Verdict: LOOKING LIKE IT’S GOT REAL POTENTIAL
Moving even further away from the MCU, we’re off to see how things are shaping up for the mutant community, over in the X-Verse. And, as per usual, things don’t appear to be going well for them. Somewhat predictable, sinister government agencies are hunting down young mutants in order to dissect them and learn their secrets. Which is unfortunate for lead agent Stephen Moyer, when he discovers both of his kids have the X-Gene, leading the family to go on the run.
Now, we had some real issues with the creation of this show, and that was before a relatively lacklustre trailer for it appeared. For starters, how many times now have we had to go through the whole ‘young mutants on the run from the nasty government’ schtick? The X-Men movies have already done it to death, and the twist of having a hunter turned hunted to save his family has already been done back in ‘Heroes’. In addition to this, we also have two new X-Men movies arriving next year (The New Mutants/Dark Phoenix), which this series will have to compete with.
The trailer has ‘Made For Television’ written all over it. From the ropey robot hunters, to the slo-mo bendy furniture, and the overloaded mess of different coloured lighting bolts flying out of people’s fingers. The dialogue looks predictable and cliched, it simply doesn’t look like this show is going to be bringing anything new to the table, but will simply be repackaging what we’ve seen a dozen times before.
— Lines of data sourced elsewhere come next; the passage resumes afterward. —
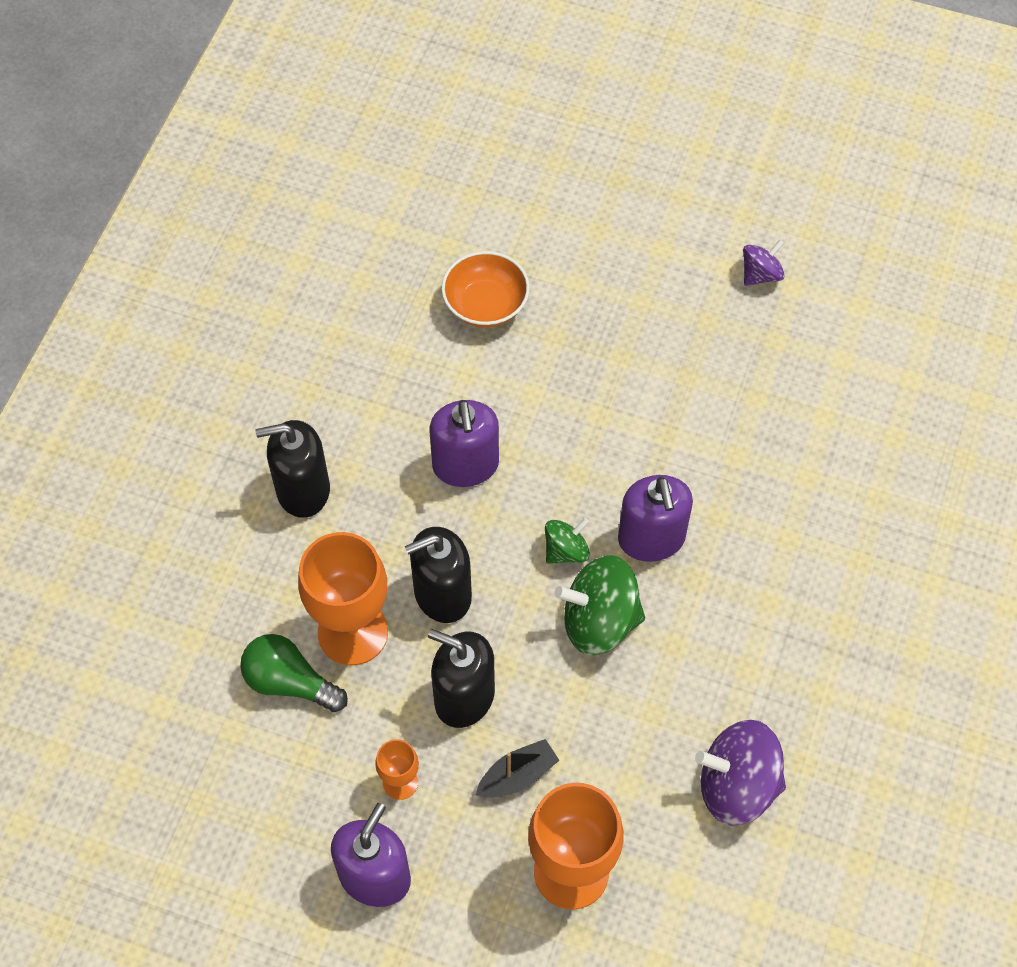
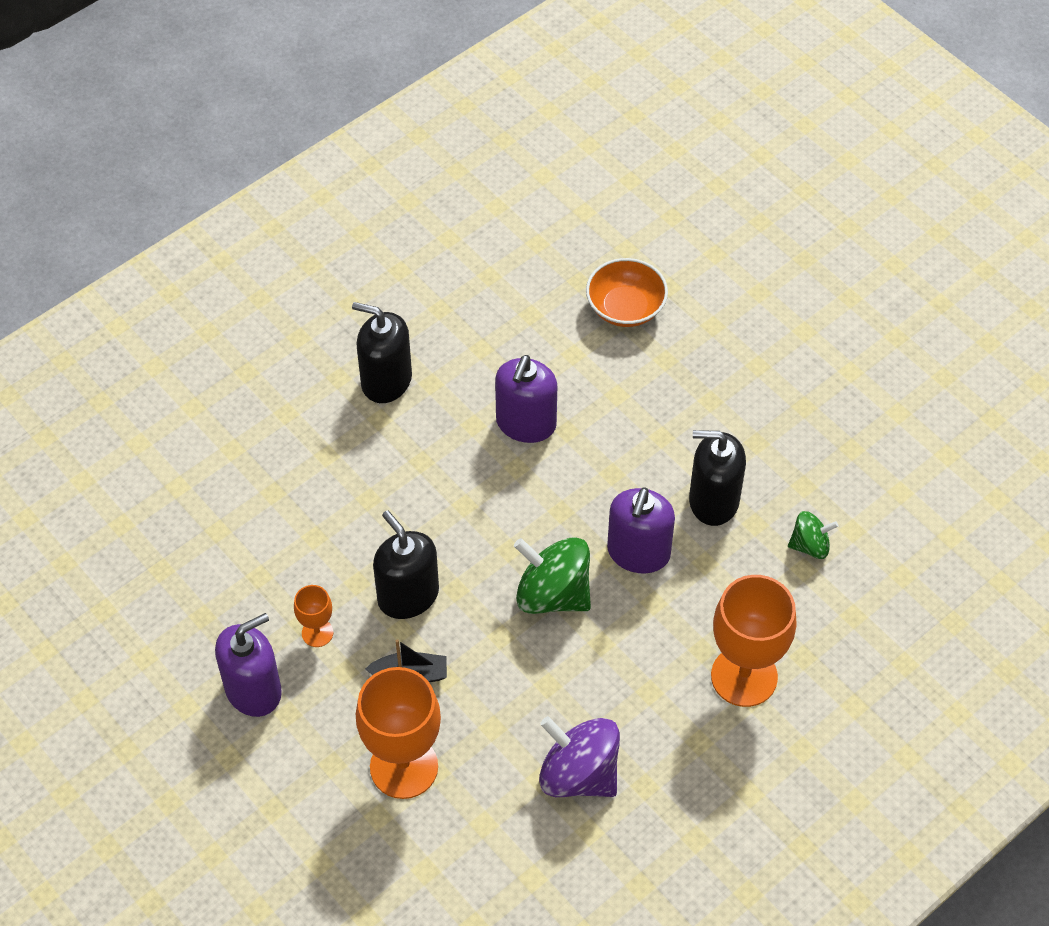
camera: 30 degrees right, 5 degrees down
green light bulb [240,634,348,712] -> none
orange goblet [298,532,388,666] -> orange goblet moved to [711,575,797,707]
black soap dispenser [405,527,472,623] -> black soap dispenser moved to [689,430,746,526]
green spinning top [545,518,590,564] -> green spinning top moved to [788,511,839,559]
purple spinning top [743,239,785,286] -> none

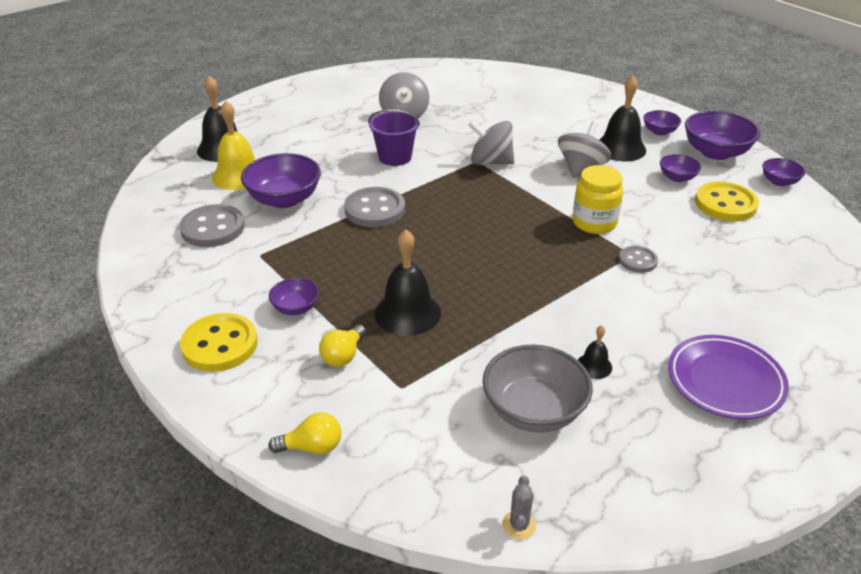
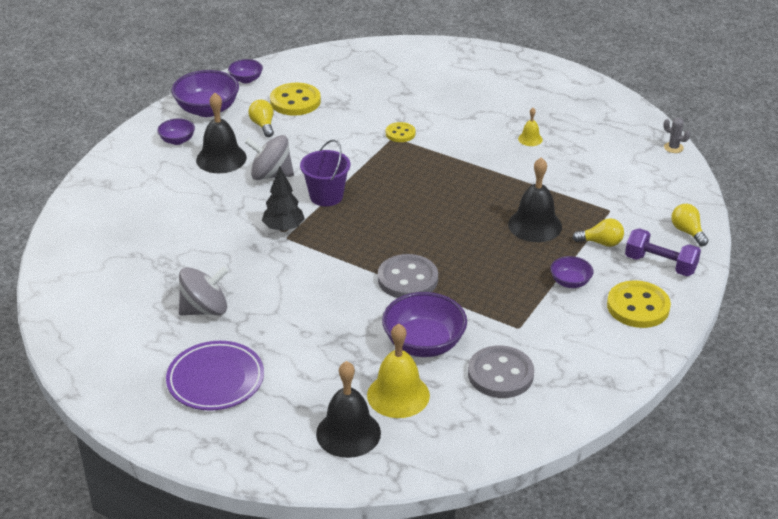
camera: 110 degrees left, 0 degrees up
purple bucket [368,109,420,166] -> purple bucket moved to [300,139,350,206]
grey spinning top [468,120,514,165] -> black tree [262,166,305,232]
grey bowl [483,344,593,433] -> none
grey cactus [502,476,536,540] -> grey cactus turned 45 degrees clockwise [663,118,690,153]
yellow jar [572,165,623,234] -> none
black bell [578,325,612,379] -> yellow bell [518,108,543,146]
grey button [619,246,658,273] -> yellow button [386,122,416,142]
purple bowl [660,154,701,182] -> yellow light bulb [248,100,274,137]
purple plate [668,335,789,419] -> purple plate moved to [166,341,264,411]
none -> purple dumbbell [625,228,701,276]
When it was done much better, on a bigger budget. There is of course, always hope. The cast seems strong, with Moyer joined by Amy Acker and Jamie Chung. There are some familiar characters on display and overt refernciing to both the X-Men and the Brotherhood teases some big showdowns further down the line.
Verdict: CRASH AND BURN
Lastly, fans are still waiting to hear something definitive about the future of the ‘Damage Control’ series, with a pilot episode having been commissioned by ABC back in 2015. Two seasons later, there’s still been no public movement on the project, though it has been revealed by Marvel chiefs that the ‘Damage Control’ brand will make its MCU debut in this summer’s ‘Spider-Man: Homecoming’. The movie will confirm that the company was established by Tony Stark in the aftermath of the Battle Of New York, and was a contributory factor in driving Adrian Toomes to become The Vulture.
Now, we’re in dangerous territory here with the idea of following a group of non-powered supporting characters at the fringes of a bigger superhero storyline. The concept has always been paraded as a good one, focusing in on the collateral damage and human suffering that would inevitably be caused at the edges of the Avengers stories. But the reality is that these characters never really hold public interest as much as their superhero competitors.
Without having well-known Capes putting in physical appearances in the episodes, shows such as ‘Powers’ and more recently ‘Powerless’ simply don’t pull in audiences. The only way this would work is by allowing the new characters screen time in the MCU movies, or with MCU characters consistently turning up on the TV show. Which is something that even ‘Agents Of SHIELD’ never managed to achieve.